Trecho do documento -
********
Defensoria não foi comunicada sobre envio da Força Nacional para Dourados

Governo do Estado também não acenou sobre a realização de uma reunião para tratar dos problemas na área de conflito

O Governo do Estado praticamente ignorou a solicitação feita pela DPU (Defensoria Pública da União) a respeito do envio da Força Nacional para atuar na prevenção dos conflitos entre indígenas e proprietários rurais em Dourados. Até o momento o órgão não foi comunicado oficialmente das providências tomadas.

“A gente fez um pedido e não recebemos nenhuma reposta oficial do governador sobre esse pedido. Nós não fomos informados oficialmente sobre a vinda da Força Nacional e nem acenou com a possibilidade de realização de uma reunião que nós também pedimos no ofício”, disse a defensora pública federal Daniele de Sousa Osório, defensora regional de Direitos Humanos em MS e coordenadora do Grupo de Trabalho Comunidades Indígenas da DPU.

Em documento entregue ao secretário de Governo de Reinaldo Azambuja, no dia 10 de janeiro, as defensoras públicas federais, Daniele de Souza Osório e Andressa Santana Arce, solicitaram providências no sentido de garantir a presença de polícia na região em quantidade adequada para coibir ataques violentos e a utilização de armas de fogo por agentes privados contra as comunidades indígenas.
********
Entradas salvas
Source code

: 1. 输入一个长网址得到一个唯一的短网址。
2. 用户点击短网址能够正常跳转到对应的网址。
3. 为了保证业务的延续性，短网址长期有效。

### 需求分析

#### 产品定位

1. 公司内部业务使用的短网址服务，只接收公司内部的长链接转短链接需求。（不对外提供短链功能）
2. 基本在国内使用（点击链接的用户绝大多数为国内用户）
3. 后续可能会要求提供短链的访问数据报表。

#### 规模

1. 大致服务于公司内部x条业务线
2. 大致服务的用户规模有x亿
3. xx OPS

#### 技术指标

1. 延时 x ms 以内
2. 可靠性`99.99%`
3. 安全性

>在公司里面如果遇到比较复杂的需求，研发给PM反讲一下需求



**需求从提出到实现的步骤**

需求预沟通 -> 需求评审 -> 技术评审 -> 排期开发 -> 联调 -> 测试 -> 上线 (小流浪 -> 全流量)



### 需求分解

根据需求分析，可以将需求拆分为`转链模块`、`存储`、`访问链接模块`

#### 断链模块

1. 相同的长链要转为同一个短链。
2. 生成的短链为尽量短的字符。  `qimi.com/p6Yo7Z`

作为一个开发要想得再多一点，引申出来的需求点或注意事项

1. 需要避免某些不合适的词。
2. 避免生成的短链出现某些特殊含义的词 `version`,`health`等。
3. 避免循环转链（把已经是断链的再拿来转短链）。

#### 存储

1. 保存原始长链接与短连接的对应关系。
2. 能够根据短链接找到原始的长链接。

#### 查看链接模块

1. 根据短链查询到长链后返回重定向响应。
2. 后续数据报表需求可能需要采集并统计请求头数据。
********
O problema - Como fica em inglês esta frase do trecho sobre a Força Nacional em Dourados: "Até o momento o órgão não foi comunicado oficialmente das providências tomadas."? Os registros são um material à parte e não se ligam ao trecho.

A resposta - So far, the agency has not been officially informed of the measures taken.